Tak hanya influenza yang menalar, tetapi seseorang yang resign menimbulkan efek riak kepada rekan kerja setimnya. Ya, karyawan resign maupun mengalami pemutusan hubungan kerja (PHK) akan mendorong rekan kerja mengikuti langkah yang sama dengan dirinya.
Dalam penelitian turnover contagion, Visier–perusahaan analisis sumber daya manusia–menemukan bahwa ketika karyawan mengundurkan diri–PHK atau kontrak diberhentikan–kemungkinan membuat rekan kerja setim akan berhenti sebesar 7,7% lebih tinggi dibandingkan jika karyawan tersebut tetap bertahan.
Data Visier yang berisi 17 juta catatan karyawan anonim di seluruh dunia–pengumpulan data tercatat pada Februari 2019 dan Juni 2022–mengungkapkan peningkatan karyawan resign dimulai pada hari pertama seorang karyawan berhenti bekerja atau di-PHK. Jumlah akan terus meningkat dari hari ke-45 hingga ke-105 setelah karyawan lain mundur, tetapi puncaknya terjadi sekitar hari ke-75.
Ketika Rekan Kerja Resign, Apakah Hal Itu Bisa Menular?
Tentu, terdapat beragam alasan seseorang memilih untuk berhenti dari pekerjaannya. Sebut saja, mendapatkan tawaran yang lebih baik, career break, urusan keluarga, atau mengikuti tugas pasangan ke kota atau negara lain.
Namun, seorang yang resign akan berdampak terhadap rekan kerja. Kondisi ini bukan hanya karena kehilangan teman setim, tetapi menimbulkan gangguan dan frustrasi di antara anggota tim yang tersisa. Bukan tak mungkin, ini dapat menurunkan semangat kerja tim sehingga berpengaruh terhadap produktivitas perusahaan.
Idealnya, pengunduran diri seorang kolega menjadi katalis bagi perusahaan untuk mengevaluasi kepuasan kerja, keterlibatan, dan komitmen karyawan terhadap organisasi.

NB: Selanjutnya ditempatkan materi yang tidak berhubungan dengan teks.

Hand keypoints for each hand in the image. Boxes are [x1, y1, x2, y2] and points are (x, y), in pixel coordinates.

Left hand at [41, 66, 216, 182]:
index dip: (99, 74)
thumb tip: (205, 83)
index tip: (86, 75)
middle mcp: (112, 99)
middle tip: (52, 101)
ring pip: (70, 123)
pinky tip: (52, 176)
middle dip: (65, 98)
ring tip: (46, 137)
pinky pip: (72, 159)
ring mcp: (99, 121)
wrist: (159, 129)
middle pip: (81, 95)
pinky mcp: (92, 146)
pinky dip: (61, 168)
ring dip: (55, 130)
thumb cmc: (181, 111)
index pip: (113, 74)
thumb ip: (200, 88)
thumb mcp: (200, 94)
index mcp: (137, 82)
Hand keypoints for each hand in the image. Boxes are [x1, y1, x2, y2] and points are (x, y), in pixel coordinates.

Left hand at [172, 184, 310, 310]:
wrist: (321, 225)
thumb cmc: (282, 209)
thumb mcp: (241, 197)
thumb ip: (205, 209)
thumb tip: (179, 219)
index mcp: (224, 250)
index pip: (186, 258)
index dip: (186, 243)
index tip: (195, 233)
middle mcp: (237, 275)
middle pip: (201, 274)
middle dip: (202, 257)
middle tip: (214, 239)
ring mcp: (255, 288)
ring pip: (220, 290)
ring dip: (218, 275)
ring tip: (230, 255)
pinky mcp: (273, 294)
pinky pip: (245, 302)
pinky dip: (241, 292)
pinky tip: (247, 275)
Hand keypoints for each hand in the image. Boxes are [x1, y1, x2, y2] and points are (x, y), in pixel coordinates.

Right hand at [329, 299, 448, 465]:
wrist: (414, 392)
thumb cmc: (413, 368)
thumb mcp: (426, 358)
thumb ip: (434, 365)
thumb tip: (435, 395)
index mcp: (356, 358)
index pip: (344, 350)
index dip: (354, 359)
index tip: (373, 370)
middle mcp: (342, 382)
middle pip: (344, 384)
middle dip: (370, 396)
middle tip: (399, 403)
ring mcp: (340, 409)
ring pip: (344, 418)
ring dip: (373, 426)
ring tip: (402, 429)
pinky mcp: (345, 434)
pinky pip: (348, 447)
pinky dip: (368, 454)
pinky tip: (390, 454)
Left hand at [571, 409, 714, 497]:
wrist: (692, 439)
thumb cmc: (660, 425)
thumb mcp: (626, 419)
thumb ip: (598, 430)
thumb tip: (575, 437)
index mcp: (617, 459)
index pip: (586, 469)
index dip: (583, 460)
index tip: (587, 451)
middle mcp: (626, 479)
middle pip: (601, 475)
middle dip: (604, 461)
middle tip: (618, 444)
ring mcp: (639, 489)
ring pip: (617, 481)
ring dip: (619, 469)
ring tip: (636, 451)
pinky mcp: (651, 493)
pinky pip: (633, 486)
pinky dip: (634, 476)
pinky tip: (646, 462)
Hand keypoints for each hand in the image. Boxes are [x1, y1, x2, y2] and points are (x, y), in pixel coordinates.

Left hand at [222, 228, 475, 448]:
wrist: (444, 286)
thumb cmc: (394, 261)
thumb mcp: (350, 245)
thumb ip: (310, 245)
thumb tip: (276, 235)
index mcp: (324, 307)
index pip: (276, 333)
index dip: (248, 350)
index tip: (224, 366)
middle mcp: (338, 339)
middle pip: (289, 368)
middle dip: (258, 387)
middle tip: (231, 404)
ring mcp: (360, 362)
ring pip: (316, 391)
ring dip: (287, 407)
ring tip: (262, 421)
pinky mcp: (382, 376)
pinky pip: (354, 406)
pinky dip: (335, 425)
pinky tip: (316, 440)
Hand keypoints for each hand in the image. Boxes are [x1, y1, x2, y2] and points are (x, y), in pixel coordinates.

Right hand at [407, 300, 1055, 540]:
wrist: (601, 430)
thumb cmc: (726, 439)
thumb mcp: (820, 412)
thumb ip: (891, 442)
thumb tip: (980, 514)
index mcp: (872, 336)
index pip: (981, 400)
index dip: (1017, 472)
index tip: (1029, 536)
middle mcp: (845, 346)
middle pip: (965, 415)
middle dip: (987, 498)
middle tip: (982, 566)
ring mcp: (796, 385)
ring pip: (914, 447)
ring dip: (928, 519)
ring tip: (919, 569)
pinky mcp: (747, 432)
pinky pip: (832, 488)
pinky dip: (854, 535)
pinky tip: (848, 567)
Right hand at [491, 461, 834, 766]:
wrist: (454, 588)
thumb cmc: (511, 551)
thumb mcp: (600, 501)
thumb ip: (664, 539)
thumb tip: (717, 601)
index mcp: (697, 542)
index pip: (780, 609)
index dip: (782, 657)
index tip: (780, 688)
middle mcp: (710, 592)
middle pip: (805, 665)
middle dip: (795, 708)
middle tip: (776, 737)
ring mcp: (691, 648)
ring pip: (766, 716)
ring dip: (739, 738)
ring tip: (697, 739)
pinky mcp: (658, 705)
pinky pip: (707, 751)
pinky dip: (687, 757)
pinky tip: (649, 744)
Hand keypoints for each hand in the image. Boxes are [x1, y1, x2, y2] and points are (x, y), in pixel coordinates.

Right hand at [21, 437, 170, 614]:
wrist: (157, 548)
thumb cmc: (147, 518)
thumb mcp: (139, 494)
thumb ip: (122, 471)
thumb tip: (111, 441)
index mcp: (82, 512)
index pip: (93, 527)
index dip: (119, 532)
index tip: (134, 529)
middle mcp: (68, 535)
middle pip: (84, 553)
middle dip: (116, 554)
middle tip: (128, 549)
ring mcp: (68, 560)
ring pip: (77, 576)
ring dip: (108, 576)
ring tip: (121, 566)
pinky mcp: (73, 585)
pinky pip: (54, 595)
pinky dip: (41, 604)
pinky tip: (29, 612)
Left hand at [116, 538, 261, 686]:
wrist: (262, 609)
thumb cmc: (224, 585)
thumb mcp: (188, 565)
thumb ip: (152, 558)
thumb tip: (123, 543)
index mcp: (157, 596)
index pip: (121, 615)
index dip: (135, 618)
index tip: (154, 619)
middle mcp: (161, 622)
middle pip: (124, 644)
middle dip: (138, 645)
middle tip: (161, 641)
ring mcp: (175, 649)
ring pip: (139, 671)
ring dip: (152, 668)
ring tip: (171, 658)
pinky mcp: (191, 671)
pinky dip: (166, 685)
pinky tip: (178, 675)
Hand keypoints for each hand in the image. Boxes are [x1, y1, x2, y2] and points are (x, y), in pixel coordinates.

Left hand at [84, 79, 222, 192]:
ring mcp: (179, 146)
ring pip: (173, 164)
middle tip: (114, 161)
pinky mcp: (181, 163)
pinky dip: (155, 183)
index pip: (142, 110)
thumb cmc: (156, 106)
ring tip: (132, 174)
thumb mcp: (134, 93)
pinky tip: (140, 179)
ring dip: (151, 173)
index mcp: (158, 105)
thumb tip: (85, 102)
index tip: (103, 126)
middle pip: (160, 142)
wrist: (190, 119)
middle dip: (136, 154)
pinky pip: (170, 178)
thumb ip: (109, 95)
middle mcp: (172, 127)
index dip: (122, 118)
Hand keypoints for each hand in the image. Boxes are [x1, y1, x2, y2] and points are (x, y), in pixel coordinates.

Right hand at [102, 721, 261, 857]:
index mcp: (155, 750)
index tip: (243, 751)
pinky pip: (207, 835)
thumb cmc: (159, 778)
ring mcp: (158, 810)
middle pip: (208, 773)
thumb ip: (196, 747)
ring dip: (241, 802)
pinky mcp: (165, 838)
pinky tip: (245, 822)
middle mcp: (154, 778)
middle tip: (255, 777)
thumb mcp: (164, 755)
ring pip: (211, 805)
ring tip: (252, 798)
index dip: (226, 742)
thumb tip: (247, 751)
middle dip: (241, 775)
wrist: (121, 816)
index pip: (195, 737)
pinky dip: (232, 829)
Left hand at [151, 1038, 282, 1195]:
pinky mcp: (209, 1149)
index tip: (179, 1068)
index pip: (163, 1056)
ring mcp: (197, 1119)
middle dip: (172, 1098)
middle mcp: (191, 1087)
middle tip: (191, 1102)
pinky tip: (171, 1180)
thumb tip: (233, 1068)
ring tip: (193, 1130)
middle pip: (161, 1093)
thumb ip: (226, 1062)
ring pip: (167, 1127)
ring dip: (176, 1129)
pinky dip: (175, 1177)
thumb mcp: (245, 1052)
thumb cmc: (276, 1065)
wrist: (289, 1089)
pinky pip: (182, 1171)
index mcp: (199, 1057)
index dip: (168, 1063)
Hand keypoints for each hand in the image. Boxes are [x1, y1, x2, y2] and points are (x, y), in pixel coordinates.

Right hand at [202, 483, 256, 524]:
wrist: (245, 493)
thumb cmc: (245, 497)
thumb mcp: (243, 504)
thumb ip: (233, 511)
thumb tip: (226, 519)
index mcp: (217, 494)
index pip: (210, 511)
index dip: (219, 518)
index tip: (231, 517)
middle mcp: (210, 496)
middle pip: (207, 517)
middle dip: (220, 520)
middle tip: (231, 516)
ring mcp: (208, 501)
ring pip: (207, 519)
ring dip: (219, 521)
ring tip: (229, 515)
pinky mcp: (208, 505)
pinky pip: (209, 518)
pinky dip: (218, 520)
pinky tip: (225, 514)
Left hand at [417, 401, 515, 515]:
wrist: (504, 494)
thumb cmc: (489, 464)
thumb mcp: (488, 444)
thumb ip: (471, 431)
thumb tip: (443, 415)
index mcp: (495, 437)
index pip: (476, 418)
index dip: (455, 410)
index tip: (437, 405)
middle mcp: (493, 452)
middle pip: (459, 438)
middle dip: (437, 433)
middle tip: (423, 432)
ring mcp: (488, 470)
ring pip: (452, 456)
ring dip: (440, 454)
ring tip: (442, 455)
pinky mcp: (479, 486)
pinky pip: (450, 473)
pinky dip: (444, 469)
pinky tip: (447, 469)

Andrea Derler, Principal of Research and Value Visier, menekankan kepada karyawan untuk menilai diri secara menyeluruh sebelum mengambil keputusan yang terburu-buru. Anda juga perlu mempertimbangkan faktor eksternal dan internal. Faktor eksternal, seperti pengunduran diri rekan kerja dan motivasi pribadi ketika mempertimbangkan perubahan pekerjaan. Sedangkan, faktor internal adalah memprioritaskan kesejahteraan dan mengambil keputusan berdasarkan kebutuhan dan aspirasi diri.
Artikel terkait: 4 Cara Hadapi Karyawan Resign Jelang Lebaran
Resign Sebelum “Waktunya” Berdampak Terhadap Karier
“Tahukah Anda bagaimana rasanya keluar dari perusahaan? Jika Anda tinggal di wilayah pusat kota, mungkin ada perusahaan lain yang bisa Anda datangi. Jika tidak, mungkin Anda benar-benar akan memindahkan keluarga Anda,” ujar Caitlin Porter, Assistant Professor of Management The University of Memphis, Amerika Serikat.
Bagi mereka yang resign untuk beralih ke peran baru pun tidak selalu memiliki kondisi yang mudah. Porter melanjutkan penjelasannya, mereka memerlukan setidaknya enam bulan hingga satu tahun untuk mempercepat dan membangun hubungan yang seseorang perlukan agar efektif dalam peran baru tersebut.
Bahkan tak sedikit ahli yang mengatakan jika karyawan resign sebelum “waktunya” kemungkinan akan menghambat karier mereka. Jika pekerjaan baru menawarkan gaji, fleksibilitas, atau keuntungan lebih baik, sering berpindah-pindah tempat kerja dapat membuat seseorang lebih sulit untuk menapaki jalur karier.
Artikel berikutnya: 6 Langkah Maksimalkan Program Reskilling
Di sisi lain, tim HR perlu memperhatikan tanda-tanda karyawan resign, seperti penurunan produktivitas, dan peningkatan frekuensi izin atau cuti mendadak.
HR bersama manajemen harus mempertimbangkan langkah proaktif untuk mengatasi penularan karyawan resign, seperti one-on-one meeting secara rutin, program mobilitas internal, dan pemberian pelatihan reskilling atau upskilling untuk meningkatkan produktivitas karyawan.
Dengan melibatkan karyawan secara aktif, perusahaan akan memahami kebutuhan mereka dan menumbuhkan strategi retensi tepat sasaran.